Seasonal employees must be
treated like other workers
Q: Many businesses have geared up for the holiday rush by hiring additional workers, but the hiring of seasonal employees isn't just limited to retailers at the holidays. What do employers need to know about employing seasonal workers?
A: Seasonal employees — no matter what industry or time of year they are working — should be treated like any other employee. However, employers need to remember that some laws are triggered when they reach a certain number of employees, and seasonal employees may be included when making that count. For instance, employers with 50 or more employees for at least 20 workweeks in the current or preceding calendar year are subject to the Family and Medical Leave Act, and seasonal workers are included in that count. Other examples include the federal WARN Act, which requires certain notices for layoffs and plant closings. Under the federal WARN Act, seasonal employees who've worked at least six of the past 12 months with an average of more than 20 hours per week will be counted. So, if employers hire seasonal employees and run close to threshold numbers, they need to pay attention to the legalities that may be triggered. Additionally, seasonal agricultural workers have certain protections under the Migrant and Seasonal Agricultural Worker Protection Act.

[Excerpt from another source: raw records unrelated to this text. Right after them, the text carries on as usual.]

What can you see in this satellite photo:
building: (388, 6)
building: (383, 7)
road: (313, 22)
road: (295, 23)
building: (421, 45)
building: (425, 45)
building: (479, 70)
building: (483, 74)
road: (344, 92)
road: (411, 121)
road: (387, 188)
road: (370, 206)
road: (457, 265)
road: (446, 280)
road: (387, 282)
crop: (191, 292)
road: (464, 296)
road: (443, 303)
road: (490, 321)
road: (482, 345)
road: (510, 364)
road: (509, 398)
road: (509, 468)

Q: Are there scheduling restrictions for seasonal employees?
A: Unless they're under the age of 18, no. Seasonal employees must be paid minimum wage and overtime consistent with the Fair Labor Standards Act (FLSA) and Oklahoma wage laws (no passes just because they are only with you for a short period of time). Likewise, seasonal employees must be allowed any breaks required for other employees. For instance, the FLSA requires employers to provide unpaid break time and space for nursing mothers to express milk for one year after the birth of a child. Although it's not specific to seasonal jobs, workers who are ages 16 or 17 don't have any restrictions on the number or timing of the hours they may work, as long as they're not working in occupations the secretary of Labor has declared hazardous. However, several laws restrict the hours and types of work in which a child under 16 may participate. So, if your 14-year-old neighbor kid wants to work for your retail store wrapping gifts, you need to double-check the rules.